Shares in Philip Morris had grown 23 percent this year on the strength of iQOS, but then fell 4 percent since weaker-than-expected profit last week highlighted its continued dependence on traditional cigarettes.

In Japan, a key testing ground, BAT said glo has cornered 1.8 percent market share in a leading convenience store chain two weeks after its national roll-out. Glo will soon expand into Russia, its fifth country. Philip Morris has said iQOS would be in more than 30 markets by the end of this year.

BAT, which makes Lucky Strike and Dunhill cigarettes said it was confident about another year of "good" earnings growth at constant currency for the overall company, and at current exchange rates it sees a lift of 6.5 percent on operating profit and 5.5 percent on earnings per share, helped by a weak pound.

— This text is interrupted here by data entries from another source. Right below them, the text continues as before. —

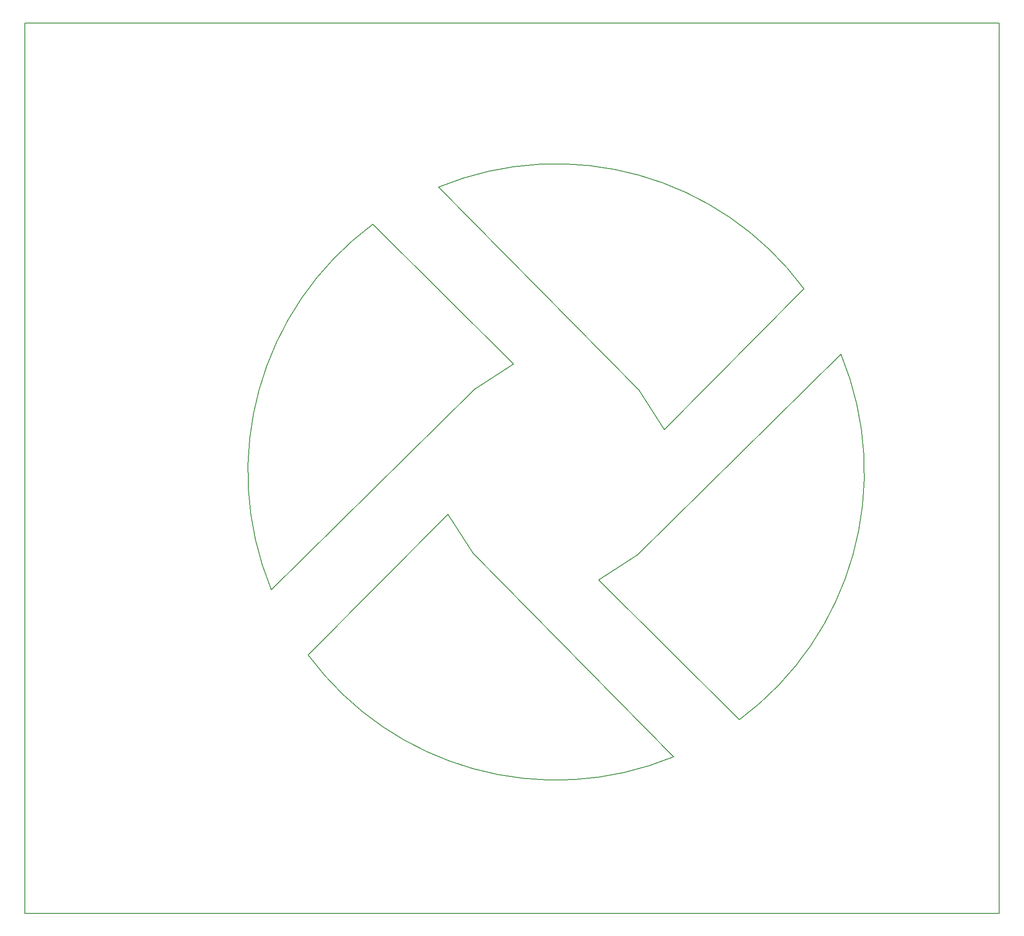
<source format=gbr>
G04 #@! TF.GenerationSoftware,KiCad,Pcbnew,(5.1.2)-2*
G04 #@! TF.CreationDate,2019-09-05T23:13:48+02:00*
G04 #@! TF.ProjectId,LED_Driver_ISSI_ALU,4c45445f-4472-4697-9665-725f49535349,rev?*
G04 #@! TF.SameCoordinates,Original*
G04 #@! TF.FileFunction,Profile,NP*
%FSLAX46Y46*%
G04 Gerber Fmt 4.6, Leading zero omitted, Abs format (unit mm)*
G04 Created by KiCad (PCBNEW (5.1.2)-2) date 2019-09-05 23:13:48*
%MOMM*%
%LPD*%
G04 APERTURE LIST*
%ADD10C,0.200000*%
G04 APERTURE END LIST*
D10*
X144076520Y-121000928D02*
X170936433Y-147668143D01*
X190343969Y-77888233D02*
G75*
G02X170936433Y-147668143I-54382119J-22463789D01*
G01*
X120163700Y-115929045D02*
X115312945Y-108466692D01*
X158425640Y-154734140D02*
G75*
G02X88645730Y-135326605I-22463790J54382118D01*
G01*
X190343969Y-77888233D02*
X151538873Y-116150172D01*
X113497858Y-45969926D02*
X151760000Y-84775000D01*
X158425640Y-154734141D02*
X120163700Y-115929045D01*
X115312945Y-108466692D02*
X88645730Y-135326605D01*
X81579732Y-122815812D02*
G75*
G02X100987267Y-53035902I54382118J22463790D01*
G01*
X127847180Y-79703117D02*
X100987267Y-53035902D01*
X151760000Y-84775000D02*
X156610756Y-92237353D01*
X34547079Y-14609661D02*
X220547079Y-14609661D01*
X220547079Y-14609661D02*
X220547079Y-184609661D01*
X81579731Y-122815812D02*
X120384828Y-84553873D01*
X120384828Y-84553873D02*
X127847180Y-79703117D01*
X113497858Y-45969927D02*
G75*
G02X183277768Y-65377462I22463790J-54382118D01*
G01*
X151538873Y-116150172D02*
X144076520Y-121000928D01*
X156610756Y-92237353D02*
X183277768Y-65377462D01*
X34547079Y-184609661D02*
X34547079Y-14609661D01*
X220547079Y-184609661D02*
X34547079Y-184609661D01*
M02*

</source>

It said the pricing environment in a number of markets, particularly Russia, has been difficult, but recent developments were encouraging.

Jefferies analysts said in a research note that BAT's medium-term estimates seemed "a bit light" given how fast the so-called vapour market is developing. BAT and rivals Philip Morris, Japan Tobacco International (>> Japan Tobacco Inc) and Imperial Brands (>> Imperial Brands) are racing to deliver the best alternative to cigarettes as more people try to quit smoking.